Petição sustenta que benefício criado pelo CNMP não tem amparo legal, tem natureza remuneratória e ultrapassa, indevidamente, com burla, o teto constitucional.
Uma ação popular foi ajuizada no Supremo Tribunal Federal contra a Recomendação nº 91/2022 do Conselho Nacional do Ministério Público (CNMP). O ato normativo é apontado como responsável por legitimar o pagamento de uma gratificação equivalente a um terço do subsídio mensal a membros do Ministério Público sob o pretexto, indevido, de compensação por “assunção de acervo processual”.
“Ao que tudo indica inspirados na Recomendação n. 91/2022-CNMP, bem como no princípio da paridade no tratamento remuneratório de membros do Ministério Público e do Poder Judiciário, os representantes do sistema de justiça do Brasil passaram a se pagar sem previsão em lei verbas equivalentes a um terço (1/3) de seus subsídios para trabalhar o próprio acervo, o que pode demandar correção pelo Supremo Tribunal Federal, fiador da democracia, que possui como viga basilar o princípio republicano, substancialmente constituído pela isonomia de todos perante a lei”, defende o subscritor da ação, o advogado Jairo Edward De Luca, egresso do MPSP.

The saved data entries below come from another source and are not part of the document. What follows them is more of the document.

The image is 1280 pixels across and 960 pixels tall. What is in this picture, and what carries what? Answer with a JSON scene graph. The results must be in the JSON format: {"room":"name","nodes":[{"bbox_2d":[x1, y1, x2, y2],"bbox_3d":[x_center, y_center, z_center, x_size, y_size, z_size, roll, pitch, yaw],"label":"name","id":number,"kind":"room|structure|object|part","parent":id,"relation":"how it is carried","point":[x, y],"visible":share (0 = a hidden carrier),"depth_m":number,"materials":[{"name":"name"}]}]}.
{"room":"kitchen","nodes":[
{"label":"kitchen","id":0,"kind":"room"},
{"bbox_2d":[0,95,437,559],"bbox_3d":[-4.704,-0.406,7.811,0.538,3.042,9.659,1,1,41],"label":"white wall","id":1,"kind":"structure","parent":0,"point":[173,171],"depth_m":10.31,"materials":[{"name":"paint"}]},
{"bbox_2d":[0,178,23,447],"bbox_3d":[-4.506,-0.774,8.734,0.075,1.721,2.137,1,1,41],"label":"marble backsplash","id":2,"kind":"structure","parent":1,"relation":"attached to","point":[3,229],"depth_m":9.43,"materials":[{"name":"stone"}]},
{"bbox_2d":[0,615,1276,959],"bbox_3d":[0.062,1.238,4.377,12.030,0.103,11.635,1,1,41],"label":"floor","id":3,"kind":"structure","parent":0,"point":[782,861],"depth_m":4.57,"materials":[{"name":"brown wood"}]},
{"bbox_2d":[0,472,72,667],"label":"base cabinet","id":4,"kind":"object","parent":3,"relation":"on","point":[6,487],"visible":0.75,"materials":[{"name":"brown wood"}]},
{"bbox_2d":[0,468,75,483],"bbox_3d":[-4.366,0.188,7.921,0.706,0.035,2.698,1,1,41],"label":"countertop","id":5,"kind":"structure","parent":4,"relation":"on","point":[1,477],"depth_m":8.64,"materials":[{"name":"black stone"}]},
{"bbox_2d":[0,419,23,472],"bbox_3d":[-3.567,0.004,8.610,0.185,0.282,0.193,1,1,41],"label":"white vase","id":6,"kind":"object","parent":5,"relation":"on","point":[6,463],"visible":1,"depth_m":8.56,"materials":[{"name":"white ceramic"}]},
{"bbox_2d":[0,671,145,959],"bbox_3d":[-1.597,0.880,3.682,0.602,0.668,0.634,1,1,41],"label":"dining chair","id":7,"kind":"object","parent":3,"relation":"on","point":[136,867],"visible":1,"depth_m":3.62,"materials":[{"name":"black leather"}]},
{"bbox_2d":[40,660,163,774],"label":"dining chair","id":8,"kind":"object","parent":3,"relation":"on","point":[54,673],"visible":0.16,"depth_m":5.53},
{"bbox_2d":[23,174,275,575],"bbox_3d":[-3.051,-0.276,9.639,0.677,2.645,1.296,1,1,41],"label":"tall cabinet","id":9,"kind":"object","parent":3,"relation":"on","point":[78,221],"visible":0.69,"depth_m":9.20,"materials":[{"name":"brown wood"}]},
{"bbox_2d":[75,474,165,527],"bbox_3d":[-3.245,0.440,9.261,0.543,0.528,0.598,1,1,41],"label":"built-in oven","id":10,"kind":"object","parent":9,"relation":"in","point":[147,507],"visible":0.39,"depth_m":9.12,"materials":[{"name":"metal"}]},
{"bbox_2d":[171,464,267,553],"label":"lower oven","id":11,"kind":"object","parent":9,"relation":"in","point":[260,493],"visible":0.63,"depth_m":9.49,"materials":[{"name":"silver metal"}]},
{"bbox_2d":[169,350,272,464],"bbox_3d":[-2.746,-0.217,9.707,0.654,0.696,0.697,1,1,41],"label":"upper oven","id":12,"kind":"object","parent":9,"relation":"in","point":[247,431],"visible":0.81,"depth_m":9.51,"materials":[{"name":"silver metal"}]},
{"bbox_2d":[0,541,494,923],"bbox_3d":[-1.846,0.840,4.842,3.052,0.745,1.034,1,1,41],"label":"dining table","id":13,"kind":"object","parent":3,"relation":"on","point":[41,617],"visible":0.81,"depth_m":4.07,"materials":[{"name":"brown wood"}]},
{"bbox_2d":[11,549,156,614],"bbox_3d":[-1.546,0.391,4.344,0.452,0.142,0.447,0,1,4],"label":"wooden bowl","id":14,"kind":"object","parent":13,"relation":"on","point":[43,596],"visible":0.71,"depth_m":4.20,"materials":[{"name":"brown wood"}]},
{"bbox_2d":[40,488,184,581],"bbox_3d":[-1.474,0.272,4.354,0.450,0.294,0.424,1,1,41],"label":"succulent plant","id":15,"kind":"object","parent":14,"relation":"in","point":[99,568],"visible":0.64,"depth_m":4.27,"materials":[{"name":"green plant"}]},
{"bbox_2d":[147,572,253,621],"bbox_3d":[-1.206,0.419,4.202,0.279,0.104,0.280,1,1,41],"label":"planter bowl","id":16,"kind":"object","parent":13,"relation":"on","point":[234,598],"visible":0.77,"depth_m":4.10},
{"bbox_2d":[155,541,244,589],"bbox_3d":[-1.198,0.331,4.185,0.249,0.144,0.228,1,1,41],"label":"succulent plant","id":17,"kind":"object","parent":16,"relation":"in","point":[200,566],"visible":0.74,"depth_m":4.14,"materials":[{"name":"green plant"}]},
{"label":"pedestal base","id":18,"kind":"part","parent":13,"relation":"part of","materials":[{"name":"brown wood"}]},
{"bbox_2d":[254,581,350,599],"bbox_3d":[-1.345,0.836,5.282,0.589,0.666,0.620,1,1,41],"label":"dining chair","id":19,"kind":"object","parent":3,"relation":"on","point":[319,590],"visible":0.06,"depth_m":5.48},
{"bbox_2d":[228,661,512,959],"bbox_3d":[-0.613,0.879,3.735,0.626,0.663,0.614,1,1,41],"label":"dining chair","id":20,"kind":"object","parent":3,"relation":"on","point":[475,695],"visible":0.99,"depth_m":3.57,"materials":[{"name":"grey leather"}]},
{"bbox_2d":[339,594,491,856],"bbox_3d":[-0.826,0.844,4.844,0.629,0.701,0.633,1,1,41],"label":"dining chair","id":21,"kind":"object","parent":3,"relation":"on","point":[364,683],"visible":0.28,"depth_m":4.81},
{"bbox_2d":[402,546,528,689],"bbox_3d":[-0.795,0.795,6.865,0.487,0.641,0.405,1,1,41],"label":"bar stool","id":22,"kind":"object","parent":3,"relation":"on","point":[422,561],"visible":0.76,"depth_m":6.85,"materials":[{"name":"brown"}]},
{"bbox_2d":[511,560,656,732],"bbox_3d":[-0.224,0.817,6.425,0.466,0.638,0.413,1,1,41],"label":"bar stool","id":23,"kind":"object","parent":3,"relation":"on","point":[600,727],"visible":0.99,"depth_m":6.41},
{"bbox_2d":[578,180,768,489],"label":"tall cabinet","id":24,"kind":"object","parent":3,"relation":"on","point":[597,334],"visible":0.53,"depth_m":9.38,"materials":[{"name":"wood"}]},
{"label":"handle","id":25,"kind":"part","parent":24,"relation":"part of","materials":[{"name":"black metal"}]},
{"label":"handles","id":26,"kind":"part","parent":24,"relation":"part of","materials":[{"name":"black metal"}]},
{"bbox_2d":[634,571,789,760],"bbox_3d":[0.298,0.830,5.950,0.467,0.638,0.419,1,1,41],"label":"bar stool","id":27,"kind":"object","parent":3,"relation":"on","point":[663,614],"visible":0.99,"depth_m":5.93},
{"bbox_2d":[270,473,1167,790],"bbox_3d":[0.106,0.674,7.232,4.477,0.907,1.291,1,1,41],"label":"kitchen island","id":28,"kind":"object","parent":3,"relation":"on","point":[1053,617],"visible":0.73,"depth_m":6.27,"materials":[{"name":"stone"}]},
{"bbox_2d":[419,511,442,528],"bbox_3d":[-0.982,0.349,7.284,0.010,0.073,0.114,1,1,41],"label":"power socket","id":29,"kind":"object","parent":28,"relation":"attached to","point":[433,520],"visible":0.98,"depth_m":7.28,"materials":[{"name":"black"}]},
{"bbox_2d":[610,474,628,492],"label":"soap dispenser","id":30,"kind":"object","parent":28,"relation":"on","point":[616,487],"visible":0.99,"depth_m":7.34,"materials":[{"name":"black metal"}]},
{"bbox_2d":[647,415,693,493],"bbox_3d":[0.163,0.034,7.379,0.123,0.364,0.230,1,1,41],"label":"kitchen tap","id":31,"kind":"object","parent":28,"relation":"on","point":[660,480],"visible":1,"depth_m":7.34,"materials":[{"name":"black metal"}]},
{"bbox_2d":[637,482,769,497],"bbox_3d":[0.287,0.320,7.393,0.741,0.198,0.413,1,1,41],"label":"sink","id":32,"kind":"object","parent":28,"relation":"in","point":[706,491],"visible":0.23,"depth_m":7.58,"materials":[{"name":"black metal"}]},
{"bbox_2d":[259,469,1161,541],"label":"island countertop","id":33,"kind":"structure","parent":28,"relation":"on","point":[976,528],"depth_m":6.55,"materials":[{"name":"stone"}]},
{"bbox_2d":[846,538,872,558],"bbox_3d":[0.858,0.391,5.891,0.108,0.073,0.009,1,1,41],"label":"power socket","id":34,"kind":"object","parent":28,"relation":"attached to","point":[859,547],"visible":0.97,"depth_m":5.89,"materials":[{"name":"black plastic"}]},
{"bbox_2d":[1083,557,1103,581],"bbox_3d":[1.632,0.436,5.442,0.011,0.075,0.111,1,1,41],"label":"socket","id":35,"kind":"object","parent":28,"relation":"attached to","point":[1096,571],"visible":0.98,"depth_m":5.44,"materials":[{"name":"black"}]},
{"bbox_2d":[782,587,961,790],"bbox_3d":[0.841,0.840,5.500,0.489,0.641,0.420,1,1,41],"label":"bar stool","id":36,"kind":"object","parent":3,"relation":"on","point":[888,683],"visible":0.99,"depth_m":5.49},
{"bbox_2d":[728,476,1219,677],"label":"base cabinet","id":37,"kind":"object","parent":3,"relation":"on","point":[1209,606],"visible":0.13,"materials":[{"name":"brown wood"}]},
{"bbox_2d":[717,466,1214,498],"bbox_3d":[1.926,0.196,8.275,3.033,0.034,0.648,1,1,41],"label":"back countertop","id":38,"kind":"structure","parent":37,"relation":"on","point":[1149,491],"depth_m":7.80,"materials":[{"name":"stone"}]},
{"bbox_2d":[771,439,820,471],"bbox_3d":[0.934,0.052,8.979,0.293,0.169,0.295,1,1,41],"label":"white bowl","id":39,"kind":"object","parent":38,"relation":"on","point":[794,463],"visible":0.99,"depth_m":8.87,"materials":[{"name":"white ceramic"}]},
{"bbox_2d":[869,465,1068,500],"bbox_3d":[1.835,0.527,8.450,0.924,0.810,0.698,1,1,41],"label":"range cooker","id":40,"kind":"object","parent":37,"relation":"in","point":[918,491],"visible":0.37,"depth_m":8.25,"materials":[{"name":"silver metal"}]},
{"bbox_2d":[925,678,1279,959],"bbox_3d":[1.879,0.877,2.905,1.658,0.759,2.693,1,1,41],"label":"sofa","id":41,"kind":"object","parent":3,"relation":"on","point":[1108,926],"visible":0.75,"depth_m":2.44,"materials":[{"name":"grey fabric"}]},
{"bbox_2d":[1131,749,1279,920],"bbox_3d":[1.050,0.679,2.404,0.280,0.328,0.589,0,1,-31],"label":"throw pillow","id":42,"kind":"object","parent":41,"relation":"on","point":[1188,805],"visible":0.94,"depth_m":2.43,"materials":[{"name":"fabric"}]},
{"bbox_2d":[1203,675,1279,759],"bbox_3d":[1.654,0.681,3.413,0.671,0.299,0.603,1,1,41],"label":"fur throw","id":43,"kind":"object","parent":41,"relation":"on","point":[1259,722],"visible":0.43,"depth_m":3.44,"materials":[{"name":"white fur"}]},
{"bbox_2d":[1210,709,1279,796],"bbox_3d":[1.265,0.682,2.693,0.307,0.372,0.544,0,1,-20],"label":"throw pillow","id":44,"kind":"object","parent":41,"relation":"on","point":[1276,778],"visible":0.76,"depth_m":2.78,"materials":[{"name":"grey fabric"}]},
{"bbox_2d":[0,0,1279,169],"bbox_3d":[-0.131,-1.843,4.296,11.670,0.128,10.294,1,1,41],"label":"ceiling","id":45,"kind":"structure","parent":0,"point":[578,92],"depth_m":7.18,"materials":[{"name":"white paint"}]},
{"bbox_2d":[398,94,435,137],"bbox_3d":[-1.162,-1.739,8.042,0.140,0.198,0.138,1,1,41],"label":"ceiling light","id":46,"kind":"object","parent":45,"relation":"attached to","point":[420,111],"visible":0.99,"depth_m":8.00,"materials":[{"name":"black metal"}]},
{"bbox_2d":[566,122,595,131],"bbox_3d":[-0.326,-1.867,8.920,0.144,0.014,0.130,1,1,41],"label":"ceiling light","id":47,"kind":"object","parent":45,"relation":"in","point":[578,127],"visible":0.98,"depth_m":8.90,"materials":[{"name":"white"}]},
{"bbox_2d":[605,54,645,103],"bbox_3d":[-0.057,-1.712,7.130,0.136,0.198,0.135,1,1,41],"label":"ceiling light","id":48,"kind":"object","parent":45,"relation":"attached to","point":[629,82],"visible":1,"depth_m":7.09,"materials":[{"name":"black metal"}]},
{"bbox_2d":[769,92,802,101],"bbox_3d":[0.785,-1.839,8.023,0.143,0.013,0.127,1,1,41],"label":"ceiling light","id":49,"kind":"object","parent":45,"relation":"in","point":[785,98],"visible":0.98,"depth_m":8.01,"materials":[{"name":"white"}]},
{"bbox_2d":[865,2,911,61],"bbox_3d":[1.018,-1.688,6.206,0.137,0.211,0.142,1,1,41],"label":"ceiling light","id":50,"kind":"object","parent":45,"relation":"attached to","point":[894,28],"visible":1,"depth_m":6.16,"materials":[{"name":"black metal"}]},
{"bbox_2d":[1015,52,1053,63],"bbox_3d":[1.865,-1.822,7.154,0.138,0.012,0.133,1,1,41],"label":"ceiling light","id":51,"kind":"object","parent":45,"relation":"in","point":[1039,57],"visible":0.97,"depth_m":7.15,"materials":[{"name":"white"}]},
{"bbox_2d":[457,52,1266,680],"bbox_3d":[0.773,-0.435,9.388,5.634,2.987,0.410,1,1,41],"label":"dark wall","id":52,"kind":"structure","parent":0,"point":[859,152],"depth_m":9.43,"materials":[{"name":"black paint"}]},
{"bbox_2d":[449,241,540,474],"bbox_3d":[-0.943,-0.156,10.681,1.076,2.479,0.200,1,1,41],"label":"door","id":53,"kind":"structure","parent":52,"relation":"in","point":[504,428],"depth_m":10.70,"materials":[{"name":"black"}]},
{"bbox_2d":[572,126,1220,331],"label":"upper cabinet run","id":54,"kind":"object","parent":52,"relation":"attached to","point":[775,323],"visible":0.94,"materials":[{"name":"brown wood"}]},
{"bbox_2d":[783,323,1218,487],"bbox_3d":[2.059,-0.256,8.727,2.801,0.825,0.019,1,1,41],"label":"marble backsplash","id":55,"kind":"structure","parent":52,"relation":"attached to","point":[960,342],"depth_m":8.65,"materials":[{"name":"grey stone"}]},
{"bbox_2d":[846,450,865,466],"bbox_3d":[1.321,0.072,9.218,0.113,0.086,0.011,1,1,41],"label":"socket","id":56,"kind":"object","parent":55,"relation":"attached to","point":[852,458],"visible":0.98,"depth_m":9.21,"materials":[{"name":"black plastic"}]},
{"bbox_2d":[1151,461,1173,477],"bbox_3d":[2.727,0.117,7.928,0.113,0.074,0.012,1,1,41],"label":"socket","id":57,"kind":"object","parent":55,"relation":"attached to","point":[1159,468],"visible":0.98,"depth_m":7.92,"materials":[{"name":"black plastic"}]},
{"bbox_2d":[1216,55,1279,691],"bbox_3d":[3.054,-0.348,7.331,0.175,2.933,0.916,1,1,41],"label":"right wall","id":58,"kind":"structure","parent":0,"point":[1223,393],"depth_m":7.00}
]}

Segundo o autor, a medida é inconstitucional, ilegal e antirrepublicana, pois não encontra respaldo em lei federal e acabou permitindo que resoluções internas de Ministérios Públicos estaduais e da União destinassem valores milionários a procuradores e promotores pelo desempenho de funções inerentes ao próprio cargo.
O autor popular defende que o ato é nulo por ilegalidade e inconstitucionalidade, porque omitiu requisitos expressos nas Leis nº 13.093 e 13.095 de 2015, que trataram da mesma matéria no âmbito da magistratura. Tais leis, recorda, estabeleceram natureza remuneratória para a gratificação, condicionaram-na ao acúmulo de jurisdição ou acervo de outra unidade e proibiram que o valor ultrapassasse o subsídio dos ministros do STF.
Segundo a inicial, ao não repetir essas balizas, o CNMP abriu espaço para que procuradores e promotores recebessem a verba pelo simples desempenho de funções ordinárias do cargo, e pior: enquadrando-a como indenizatória — expediente que, na prática, permite escapar do teto remuneratório e da tributação, em frontal divergência do que dispõe a legislação federal.
“As leis foram claras em fixar a natureza remuneratória da compensação. Transformá-la em indenização é uma ficção contábil que afronta o princípio da legalidade e relativiza o teto constitucional”, afirma De Luca.
Paralelo com o Judiciário
De Luca ressalta que até o Poder Judiciário, ao aplicar a Recomendação nº 75/2020 do CNJ, também tem pago a verba em alguns estados sob a rubrica de indenização, embora a própria recomendação tenha seguido fielmente as leis de 2015, que preveem remuneração. Para ele, essa distorção ganhou maior escala no Ministério Público porque o CNMP, ao editar a Recomendação 91, simplesmente deixou de mencionar a natureza remuneratória, o limite do teto e a exigência de acúmulo de funções alheias.
Além disso, o CNJ, ao invés de tomar providências que sugerissem ao CNMP a adoção de medidas para a correção de distorções, findou por criar a Resolução n. 528/2023, no sentido de que se mantenham equalitários os deveres e os direitos entre Magistrados e membros do Ministério Público, ampliando as ‘indenizações’.
Pedidos ao STF
O autor pede que o Supremo declare a nulidade da Recomendação 91/2022 e determine que qualquer futuro ato do CNMP sobre a matéria guarde paralelo com a Recomendação 75/2020 do CNJ, respeitando os limites legais: caráter remuneratório, acúmulo de funções e observância do teto. Em caráter liminar, pede ainda a suspensão imediata dos efeitos da recomendação, para evitar “danos contínuos e bilionários ao erário”.